Hasil penelitian ini sejalan dengan hasil penelitian yang dilakukan oleh Wijaya (2009) di Poli Penyakit Dalam Rumah Sakit Raden Said Sukanto Jakarta yang menyatakan bahwa ada hubungan yang bermakna antara kebiasaan merokok dengan kejadian hipertensi di Poli Penyakit Dalam Rumah Sakit Raden Said Sukanto Jakarta, dengan nilai p value = 0,004. Merokok merupakan salah satu kebiasaan hidup yang dapat memengaruhi tekanan darah yang dapat mengakibatkan hipertensi. Pada keadaan merokok pembuluh darah dibeberapa bagian tubuh akan mengalami penyempitan, dalam keadaan ini dibutuhkan tekanan yang lebih tinggi supaya darah dapat mengalir ke alat-alat tubuh dengan jumlah yang tetap. Untuk itu jantung harus memompa darah lebih kuat, sehingga tekanan pada pembuluh darah meningkat. Rokok yang dihisap dapat mengakibatkan peningkatan tekanan darah. Namun rokok akan mengakibatkan vasokonstriksi pembuluh darah perifer dan pembuluh di ginjal sehingga terjadi peningkatan tekanan darah.
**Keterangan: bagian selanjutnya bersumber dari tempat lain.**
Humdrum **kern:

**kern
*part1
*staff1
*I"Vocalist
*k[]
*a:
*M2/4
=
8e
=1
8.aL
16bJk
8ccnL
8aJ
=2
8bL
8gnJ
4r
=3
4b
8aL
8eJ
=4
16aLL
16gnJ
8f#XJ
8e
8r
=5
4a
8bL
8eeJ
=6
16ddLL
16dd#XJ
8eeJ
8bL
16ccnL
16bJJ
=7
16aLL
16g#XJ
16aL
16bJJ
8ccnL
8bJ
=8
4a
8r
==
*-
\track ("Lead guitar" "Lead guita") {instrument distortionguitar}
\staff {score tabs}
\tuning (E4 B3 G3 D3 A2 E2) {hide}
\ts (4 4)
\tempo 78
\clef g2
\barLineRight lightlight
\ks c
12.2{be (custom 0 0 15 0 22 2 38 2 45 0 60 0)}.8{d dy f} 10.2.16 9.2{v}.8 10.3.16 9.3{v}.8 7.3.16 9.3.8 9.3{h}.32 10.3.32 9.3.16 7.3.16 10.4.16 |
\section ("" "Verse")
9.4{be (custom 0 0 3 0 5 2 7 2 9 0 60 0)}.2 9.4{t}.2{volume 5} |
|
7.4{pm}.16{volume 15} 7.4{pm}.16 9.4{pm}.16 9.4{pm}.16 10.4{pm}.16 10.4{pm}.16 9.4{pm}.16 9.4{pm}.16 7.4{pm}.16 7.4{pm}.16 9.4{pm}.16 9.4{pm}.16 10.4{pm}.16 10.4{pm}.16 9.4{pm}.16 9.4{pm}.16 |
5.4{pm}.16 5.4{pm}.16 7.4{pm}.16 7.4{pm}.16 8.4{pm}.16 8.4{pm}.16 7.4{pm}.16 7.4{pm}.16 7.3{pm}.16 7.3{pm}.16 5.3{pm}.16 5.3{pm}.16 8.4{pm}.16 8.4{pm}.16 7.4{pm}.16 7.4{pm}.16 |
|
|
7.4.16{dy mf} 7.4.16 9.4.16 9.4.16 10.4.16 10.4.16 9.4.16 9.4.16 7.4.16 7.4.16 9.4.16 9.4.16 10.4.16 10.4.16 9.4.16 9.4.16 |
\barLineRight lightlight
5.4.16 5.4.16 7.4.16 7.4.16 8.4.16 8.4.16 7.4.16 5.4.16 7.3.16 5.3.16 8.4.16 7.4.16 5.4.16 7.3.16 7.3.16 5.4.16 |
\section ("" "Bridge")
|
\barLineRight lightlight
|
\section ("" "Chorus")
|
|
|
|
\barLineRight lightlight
Hasil penelitian ini juga sesuai dengan hasil penelitian Xianglan Zhang, dkk., dan Sheps, Sheldon G (2005), yang menyatakan bahwa kebiasaan merokok sebagai faktor risiko hipertensi (OR 1,28 – 1,62). Berhenti merokok sangat penting untuk menurunkan dan mengendalikan tekanan darah. Menghindari rokok dapat menjauhkan dari risiko penyakit jantung dan pembuluh darah lain. Hasil penelitian ini tidak sejalan dengan hasil penelitian yang dilakukan oleh Bidjuni dan Malara (2013) di Puskesmas Kolongan Kecamatan Kalawat Kabupaten Minahasa Utara yang

menyatakan bahwa tidak ada hubungan yang bermakna antara gaya hidup dalam bentuk merokok dengan kejadian hipertensi di Puskesmas Kolongan, Kecamatan Kalawat, Kabupaten Minahasa Utara. Hasil uji statistik Spearman’s rho dengan nilai kemaknaan (á) = 0,05 didapatkan nilai Signifikan (p) = 0, 447 yang lebih besar dari á = 0,05.